Figure 1. DMM inhibited UUO-induced renal fibrosis and injury. (A) The schematic of the experimental design. (B) The succinate content in PBS- and DMM-treated UUO kidneys (n = 5). (C) Immunoblots and (D) quantification of Col I and αSMA in UUO kidneys from mice treated with or without DMM (n = 3). (E) Representative Masson staining and quantification of UUO kidneys from mice treated with or without DMM (n = 5). (F) Immunoblots and (G) quantification of KIM1 and cleaved caspase-3 in UUO kidneys from mice treated with or without DMM (n = 3). The results represent mean ± SEM. *P < 0.05, **P < 0.01, ***P < 0.001.

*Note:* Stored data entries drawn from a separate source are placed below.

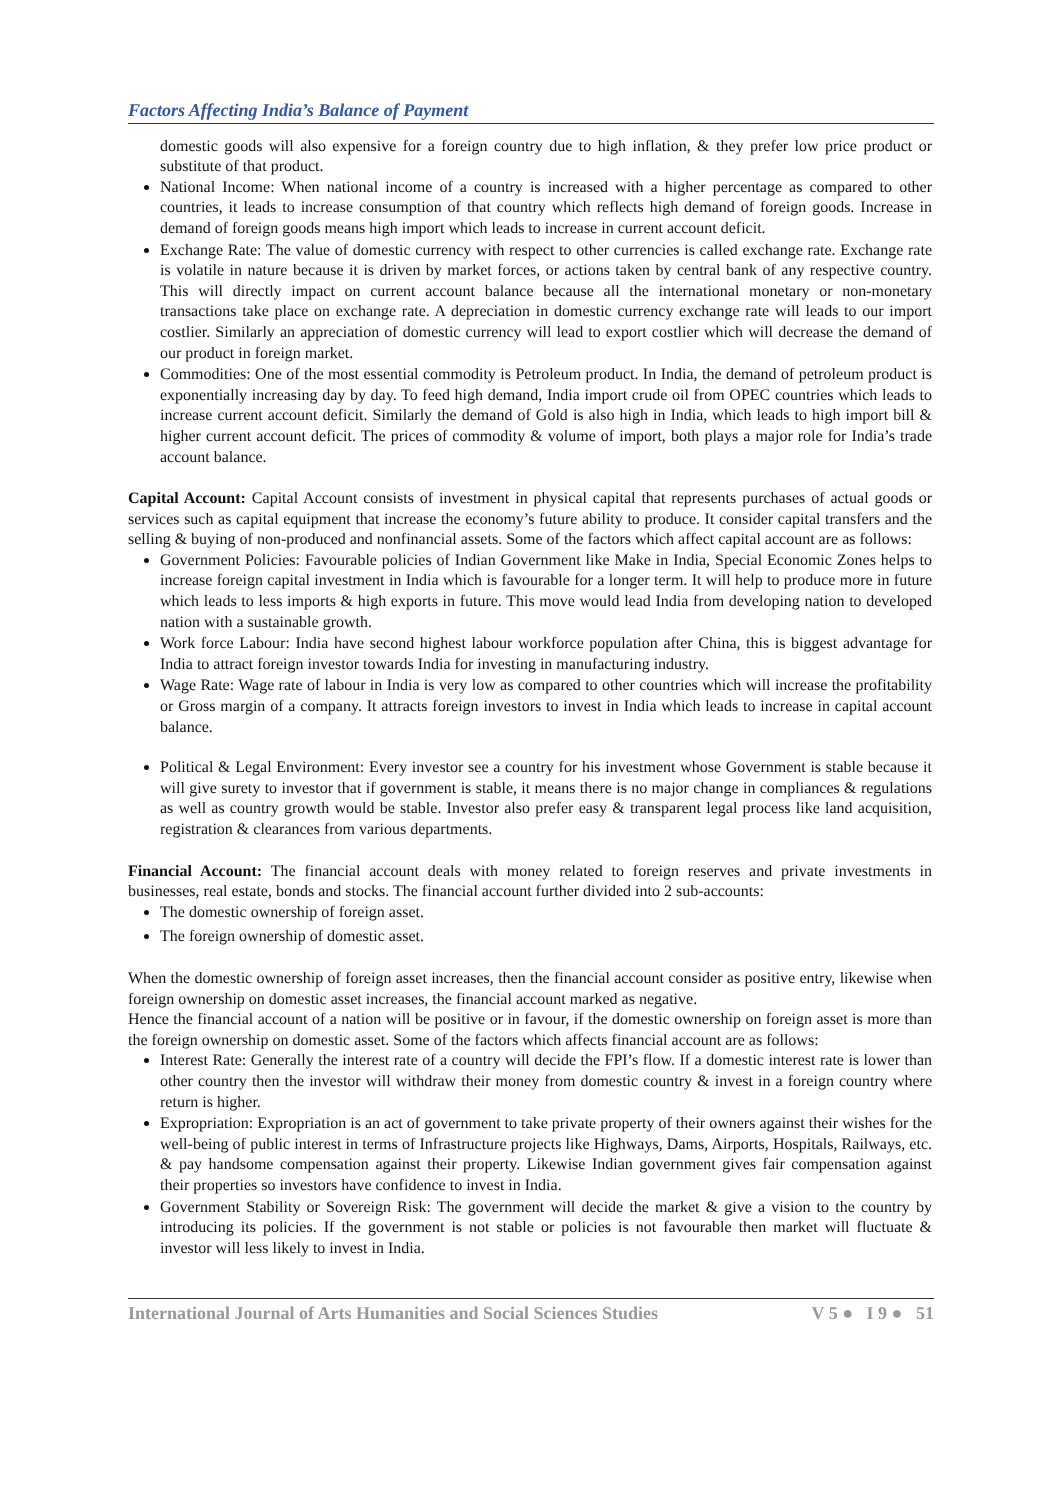Factors Affecting India’s Balance of Payment
domestic goods will also expensive for a foreign country due to high inflation, & they prefer low price product or substitute of that product.
National Income: When national income of a country is increased with a higher percentage as compared to other countries, it leads to increase consumption of that country which reflects high demand of foreign goods. Increase in demand of foreign goods means high import which leads to increase in current account deficit.
Exchange Rate: The value of domestic currency with respect to other currencies is called exchange rate. Exchange rate is volatile in nature because it is driven by market forces, or actions taken by central bank of any respective country. This will directly impact on current account balance because all the international monetary or non-monetary transactions take place on exchange rate. A depreciation in domestic currency exchange rate will leads to our import costlier. Similarly an appreciation of domestic currency will lead to export costlier which will decrease the demand of our product in foreign market.
Commodities: One of the most essential commodity is Petroleum product. In India, the demand of petroleum product is exponentially increasing day by day. To feed high demand, India import crude oil from OPEC countries which leads to increase current account deficit. Similarly the demand of Gold is also high in India, which leads to high import bill & higher current account deficit. The prices of commodity & volume of import, both plays a major role for India’s trade account balance.
Capital Account: Capital Account consists of investment in physical capital that represents purchases of actual goods or services such as capital equipment that increase the economy’s future ability to produce. It consider capital transfers and the selling & buying of non-produced and nonfinancial assets. Some of the factors which affect capital account are as follows:
Government Policies: Favourable policies of Indian Government like Make in India, Special Economic Zones helps to increase foreign capital investment in India which is favourable for a longer term. It will help to produce more in future which leads to less imports & high exports in future. This move would lead India from developing nation to developed nation with a sustainable growth.
Work force Labour: India have second highest labour workforce population after China, this is biggest advantage for India to attract foreign investor towards India for investing in manufacturing industry.
Wage Rate: Wage rate of labour in India is very low as compared to other countries which will increase the profitability or Gross margin of a company. It attracts foreign investors to invest in India which leads to increase in capital account balance.
Political & Legal Environment: Every investor see a country for his investment whose Government is stable because it will give surety to investor that if government is stable, it means there is no major change in compliances & regulations as well as country growth would be stable. Investor also prefer easy & transparent legal process like land acquisition, registration & clearances from various departments.
Financial Account: The financial account deals with money related to foreign reserves and private investments in businesses, real estate, bonds and stocks. The financial account further divided into 2 sub-accounts:
The domestic ownership of foreign asset.
The foreign ownership of domestic asset.
When the domestic ownership of foreign asset increases, then the financial account consider as positive entry, likewise when foreign ownership on domestic asset increases, the financial account marked as negative.
Hence the financial account of a nation will be positive or in favour, if the domestic ownership on foreign asset is more than the foreign ownership on domestic asset. Some of the factors which affects financial account are as follows:
Interest Rate: Generally the interest rate of a country will decide the FPI’s flow. If a domestic interest rate is lower than other country then the investor will withdraw their money from domestic country & invest in a foreign country where return is higher.
Expropriation: Expropriation is an act of government to take private property of their owners against their wishes for the well-being of public interest in terms of Infrastructure projects like Highways, Dams, Airports, Hospitals, Railways, etc. & pay handsome compensation against their property. Likewise Indian government gives fair compensation against their properties so investors have confidence to invest in India.
Government Stability or Sovereign Risk: The government will decide the market & give a vision to the country by introducing its policies. If the government is not stable or policies is not favourable then market will fluctuate & investor will less likely to invest in India.
International Journal of Arts Humanities and Social Sciences Studies V 5 ● I 9 ● 51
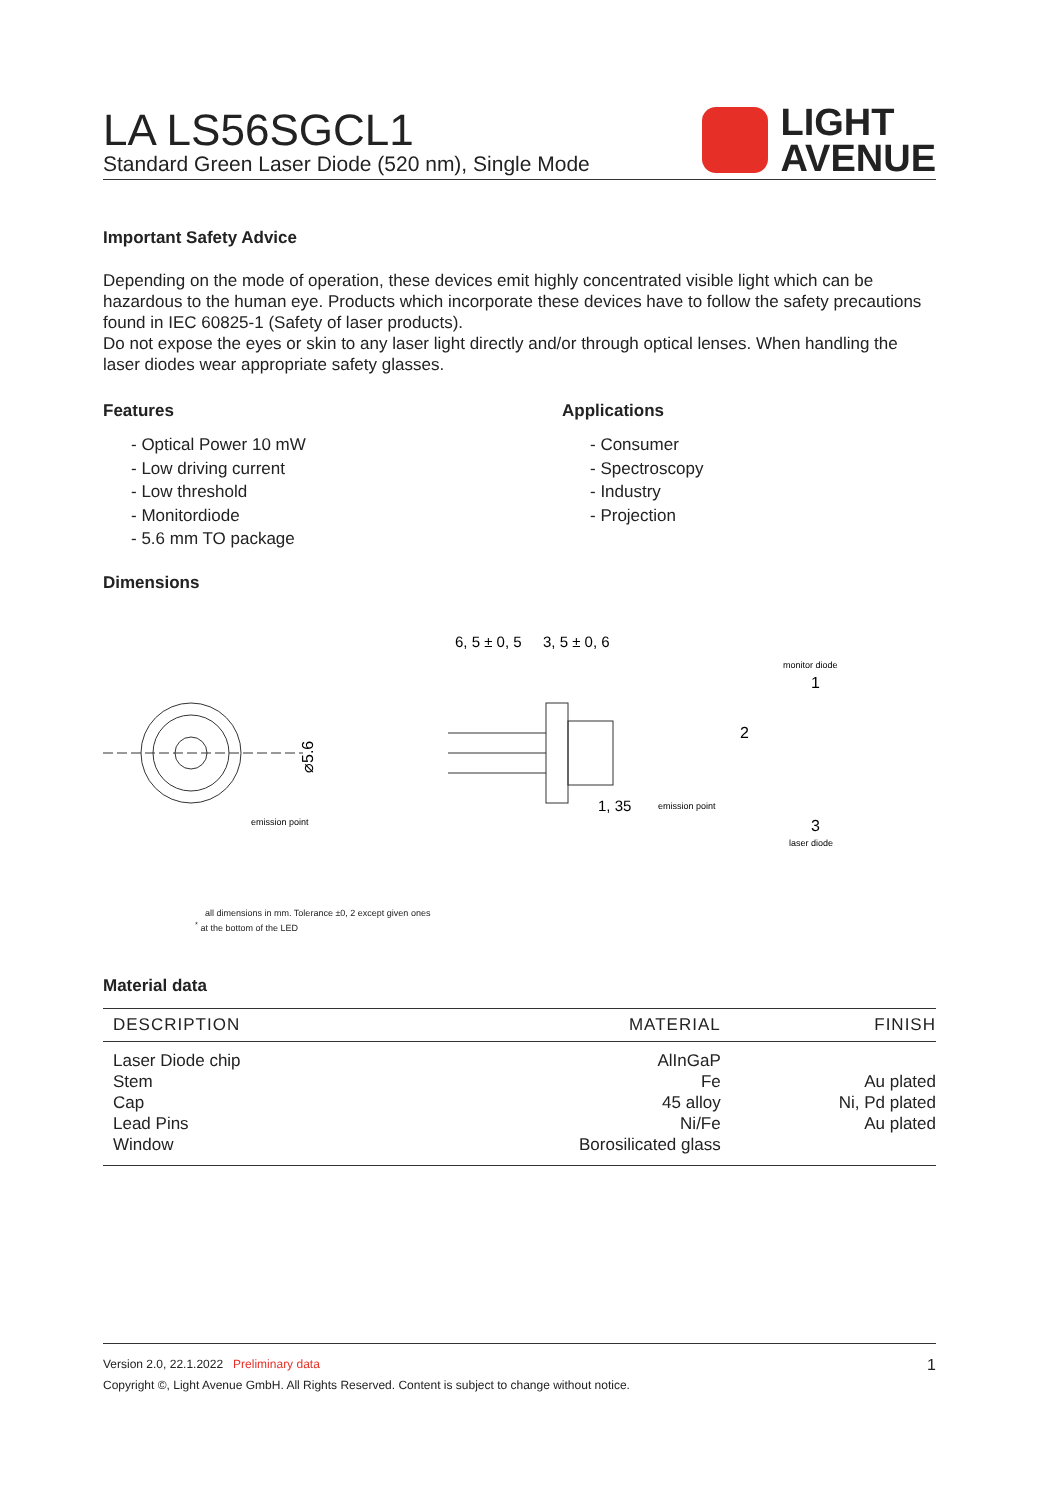LIGHT
AVENUE
LA LS56SGCL1
Standard Green Laser Diode (520 nm), Single Mode
Important Safety Advice
Depending on the mode of operation, these devices emit highly concentrated visible light which can be hazardous to the human eye. Products which incorporate these devices have to follow the safety precautions found in IEC 60825-1 (Safety of laser products).
Do not expose the eyes or skin to any laser light directly and/or through optical lenses. When handling the laser diodes wear appropriate safety glasses.
Features
- Optical Power 10 mW
- Low driving current
- Low threshold
- Monitordiode
- 5.6 mm TO package
Applications
- Consumer
- Spectroscopy
- Industry
- Projection
Dimensions
⌀5.6
emission point
6, 5 ± 0, 5
3, 5 ± 0, 6
1, 35
emission point
monitor diode
1
2
3
laser diode
all dimensions in mm. Tolerance ±0, 2 except given ones
<sup>*</sup> at the bottom of the LED
Material data
| DESCRIPTION | MATERIAL | FINISH |
| --- | --- | --- |
| Laser Diode chip | AlInGaP | |
| Stem | Fe | Au plated |
| Cap | 45 alloy | Ni, Pd plated |
| Lead Pins | Ni/Fe | Au plated |
| Window | Borosilicated glass | |
1 Version 2.0, 22.1.2022 Preliminary data
Copyright ©, Light Avenue GmbH. All Rights Reserved. Content is subject to change without notice.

3.2 DMM induced metabolic reprogramming and attenuated inflammation in UUO kidneys

To investigate the mechanisms by which DMM regulates obstructive nephropathy, we performed bulk RNA sequencing (RNA-seq) of UUO kidneys treated with PBS or DMM. Gene Ontology (GO) analysis revealed that the upregulated genes (fold change >1.5) in DMM-treated kidneys were significantly enriched in metabolic pathways (Figure 2A). Specifically, biological processes (BP) involved in the metabolism of fatty acids, organic acids, amino acids, and coenzymes were enriched in DMM-treated kidneys (Figure 2A). Cellular component (CC) analysis revealed enrichment of upregulated genes in brush border and mitochondrial inner membranes (Figure 2A). In addition, Kyoto Encyclopedia of Genes and Genomes (KEGG) analysis identified significant enrichment of metabolic pathways, including peroxisome metabolism, tryptophan metabolism, and PPAR signaling activation (Figure 2B). These transcriptomic findings collectively indicate that DMM treatment enhances metabolic homeostasis in UUO kidneys. Importantly, our findings align with previous studies indicating that mitochondrial dysfunction and metabolic aberrations are central pathological features of chronic kidney diseases, including obstructive nephropathy (Fontecha-Barriuso et al., 2022; Tao et al., 2023).

Figure 2

Figure 2. DMM triggered metabolic reprogramming and blunted inflammation in UUO kidneys. Bulk RNA-seq analysis of the UUO kidneys from mice treated with or without DMM. (A) GO analysis of the upregulated genes in DMM-treated mice. The top 10 enriched pathways were shown, including biological process (BP), cellular component (CC), and molecular function (MF). (B) KEGG analysis of the upregulated genes in DMM-treated mice and the top 10 pathways were shown. (C) GO analysis of the downregulated genes in DMM-treated mice and the top 10 enriched pathways were shown. (D) KEGG analysis of the downregulated genes in DMM-treated mice and the top 10 pathways were shown.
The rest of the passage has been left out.